After a prolonged stretch of low housing inventory (numbers of homes for sale), we are starting to see some relief for home buyers. There was a 3% increase in new listings in May ’14 compared to last May and an 8.3% increase in housing inventory. While many areas are still experiencing dramatic inventory challenges, the pendulum is starting to move toward a more balanced real estate market.
The low inventory levels, as well as a shift toward traditional sales (versus foreclosures & short sales); have continued to boost the median sales price which was $210,000 in May 2014. This is the highest monthly sales price since December 2007! May’s numbers also indicate 27 straight months of year-over-year price gains.

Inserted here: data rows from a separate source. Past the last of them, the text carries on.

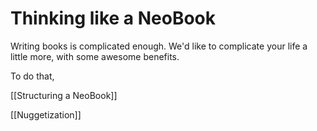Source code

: # Thinking like a NeoBook

Writing books is complicated enough. We'd like to complicate your life a little more, with some awesome benefits. 

To do that, 

[[Structuring a NeoBook]]

[[Nuggetization]]

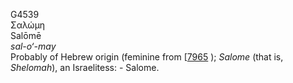 <body>
  <p>G4539<br>  Σαλώμη  <br> Salōmē  <br><i>sal-o‘-may </i><br>Probably of Hebrew origin (feminine from [<a href="h7965.htm">7965</a> ); <i>Salome</i> (that is, <i>Shelomah</i>), an Israelitess: - Salome.<br></p>
 </body>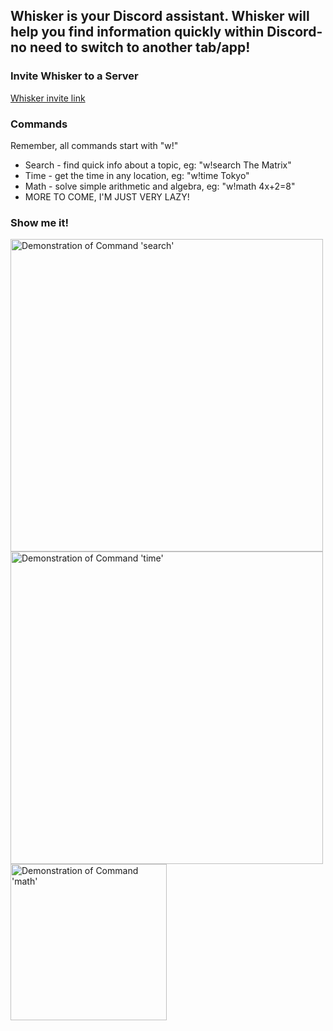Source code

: ## Whisker is your Discord assistant. Whisker will help you find information quickly within Discord- no need to switch to another tab/app!

### Invite Whisker to a Server

[Whisker invite link](https://discord.com/api/oauth2/authorize?client_id=774013434072137748&permissions=298150976&scope=bot)

### Commands
Remember, all commands start with "w!"
- Search - find quick info about a topic, eg: "w!search The Matrix"
- Time - get the time in any location, eg: "w!time Tokyo"
- Math - solve simple arithmetic and algebra, eg: "w!math 4x+2=8"
- MORE TO COME, I'M JUST VERY LAZY!

### Show me it!

<img src="https://hazycora.com/whisker/assets/demo-search.png" alt="Demonstration of Command 'search'" width="500"/>

<img src="https://hazycora.com/whisker/assets/demo-time.png" alt="Demonstration of Command 'time'" width="500"/>

<img src="https://hazycora.com/whisker/assets/demo-math-2.png" alt="Demonstration of Command 'math'" width="250"/>
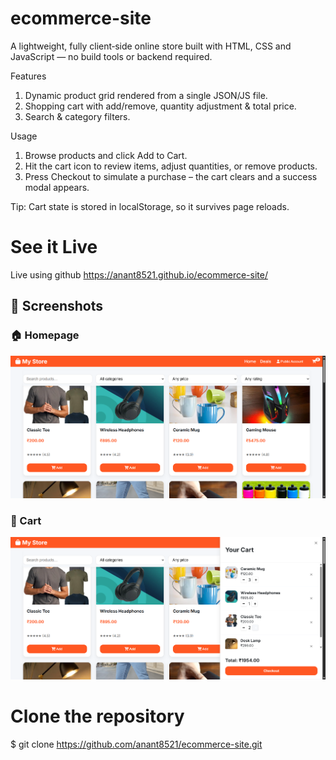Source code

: # ecommerce-site
A lightweight, fully client‑side online store built with HTML, CSS and JavaScript — no build tools or backend required.

Features
1. Dynamic product grid rendered from a single JSON/JS file.
2. Shopping cart with add/remove, quantity adjustment & total price.
3. Search & category filters.

Usage
1. Browse products and click Add to Cart.
2. Hit the cart icon to review items, adjust quantities, or remove products.
3. Press Checkout to simulate a purchase – the cart clears and a success modal appears.

Tip: Cart state is stored in localStorage, so it survives page reloads.

# See it Live
Live using github https://anant8521.github.io/ecommerce-site/

## 📸 Screenshots

### 🏠 Homepage
![homepage](images/home.png)

### 🛒 Cart
![cart](images/cart.png)


# Clone the repository
$ git clone https://github.com/anant8521/ecommerce-site.git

Year to date the median sales price has increased 8.9% to $195,000.
While some stats make it appear we are in a bit of a lull make no mistake, the housing market is still extremely active. Pending sales were down 9% and closed sales were down 11.4% compared to May 2013. This should not be seen as a shift, but more of a pause from the red hot market of last summer. We are still well above the levels see in 2011 and 2012 and we expect that to continue through the summer of 2014.

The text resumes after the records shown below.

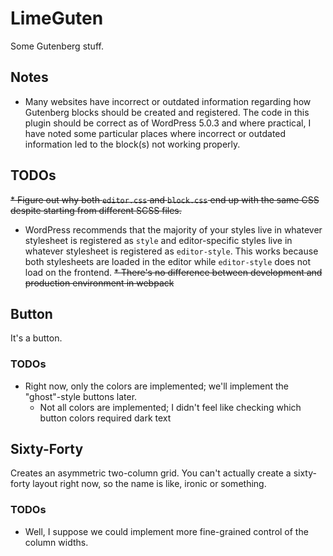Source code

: # LimeGuten #

Some Gutenberg stuff.

## Notes ##

* Many websites have incorrect or outdated information regarding how Gutenberg blocks should be created and registered. The code in this plugin should be correct as of WordPress 5.0.3 and where practical, I have noted some particular places where incorrect or outdated information led to the block(s) not working properly.

## TODOs ##

~~* Figure out why both `editor.css` and `block.css` end up with the same CSS despite starting from different SCSS files.~~
* WordPress recommends that the majority of your styles live in whatever stylesheet is registered as `style` and editor-specific styles live in whatever stylesheet is registered as `editor-style`. This works because both stylesheets are loaded in the editor while `editor-style` does not load on the frontend.
~~* There's no difference between development and production environment in webpack~~

## Button ##

It's a button.

### TODOs ###

* Right now, only the colors are implemented; we'll implement the "ghost"-style buttons later.
  * Not all colors are implemented; I didn't feel like checking which button colors required dark text

## Sixty-Forty ##

Creates an asymmetric two-column grid. You can't actually create a sixty-forty
layout right now, so the name is like, ironic or something.

### TODOs ###

* Well, I suppose we could implement more fine-grained control of the column
  widths.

I can’t overstate the impact that the shift from distressed properties (foreclosures & short sales) to traditional sales has had on our market in general, and prices in particular. For example, though new listings increased a modest 3% over last May, traditional new listing increased 14.1% while new foreclosure and short sale listings fell 44% and 47.7% respectively. The result has been more traditional buyers and less investors, and a natural increase in sales price.
With decreasing pending sales and increasing inventory, we are seeing of a more balanced local real estate market, but the seller is still usually in control. Many new listings are selling within weeks, if not days and multiple offers are common. More than ever, market dynamics are hyper-local with market conditions differing from block to block and neighborhood to neighborhood.